PROBLEM STATEMENT. Each line from the one containing "Tuesday 22nd | |" to the final line of the listing below must be transcribed exactly; all others are left out.

DATA FOR REVIEW.
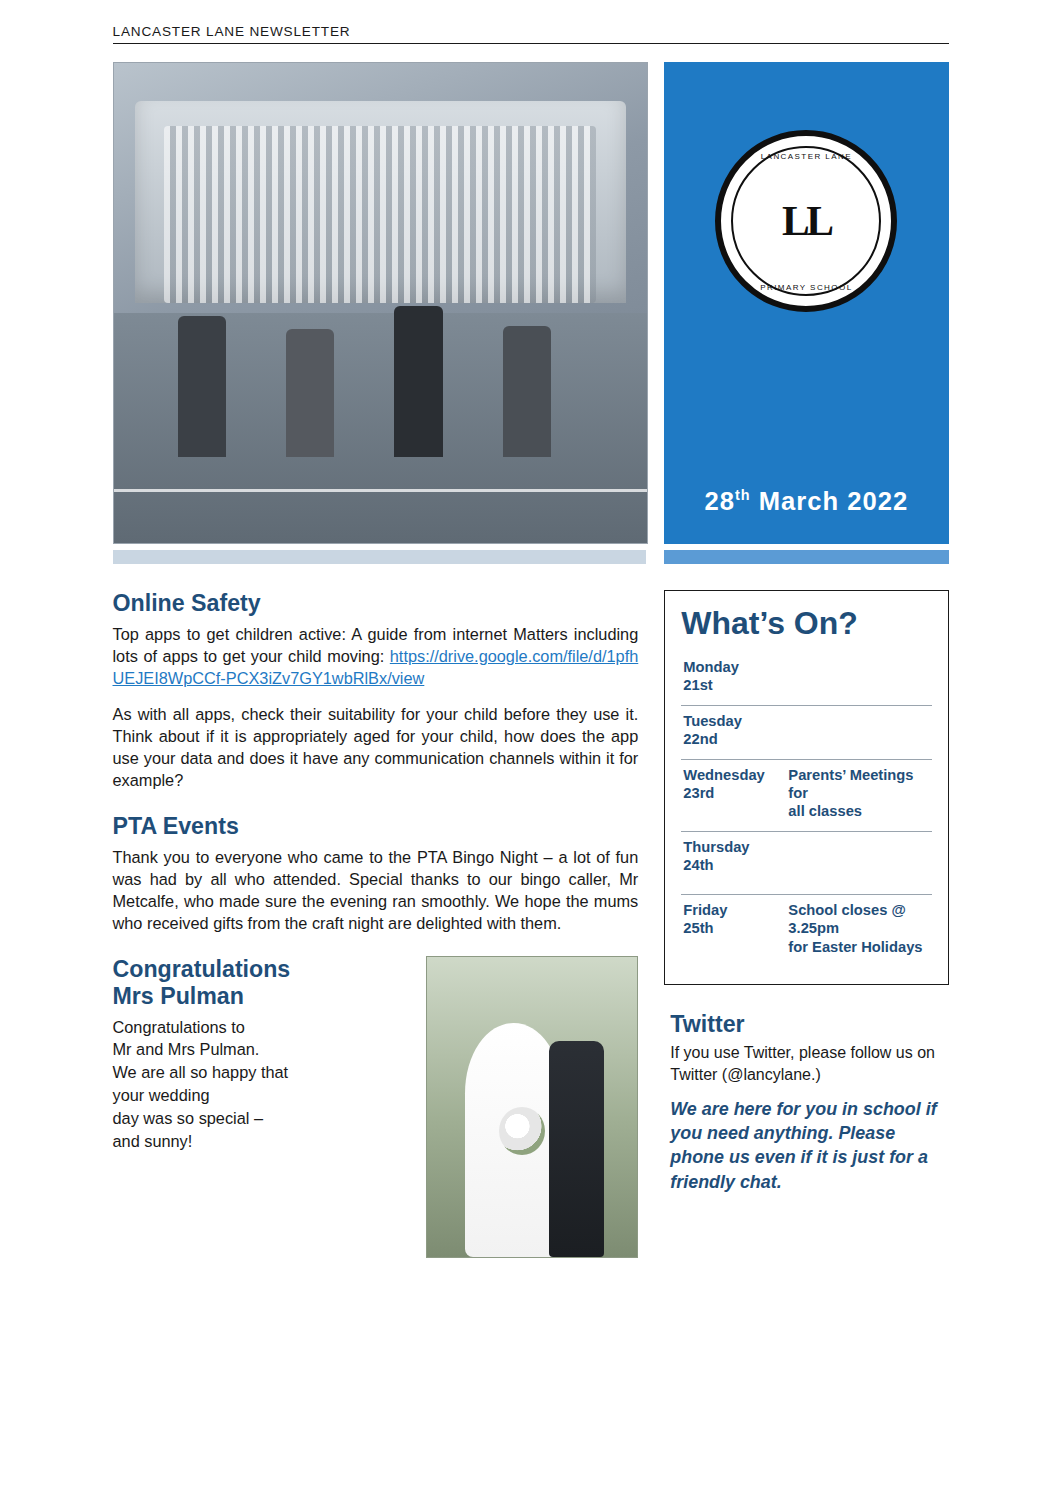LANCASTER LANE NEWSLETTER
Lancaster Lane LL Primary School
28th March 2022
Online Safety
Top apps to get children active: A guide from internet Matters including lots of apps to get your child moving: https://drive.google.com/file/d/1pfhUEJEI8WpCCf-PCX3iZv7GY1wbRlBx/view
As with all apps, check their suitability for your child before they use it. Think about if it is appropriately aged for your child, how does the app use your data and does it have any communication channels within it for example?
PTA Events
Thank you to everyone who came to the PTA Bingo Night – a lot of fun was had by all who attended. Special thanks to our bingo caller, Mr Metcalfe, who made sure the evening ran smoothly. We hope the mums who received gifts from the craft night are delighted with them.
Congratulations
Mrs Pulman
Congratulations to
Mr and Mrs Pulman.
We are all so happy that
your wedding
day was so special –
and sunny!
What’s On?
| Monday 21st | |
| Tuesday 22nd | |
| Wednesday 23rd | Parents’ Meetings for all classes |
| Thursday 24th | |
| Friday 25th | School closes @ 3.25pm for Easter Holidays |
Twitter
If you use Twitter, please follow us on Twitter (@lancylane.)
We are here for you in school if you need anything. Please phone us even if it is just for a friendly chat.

ANSWER BOX.
| Tuesday 22nd | |
| Wednesday 23rd | Parents’ Meetings for all classes |
| Thursday 24th | |
| Friday 25th | School closes @ 3.25pm for Easter Holidays |
Twitter
If you use Twitter, please follow us on Twitter (@lancylane.)
We are here for you in school if you need anything. Please phone us even if it is just for a friendly chat.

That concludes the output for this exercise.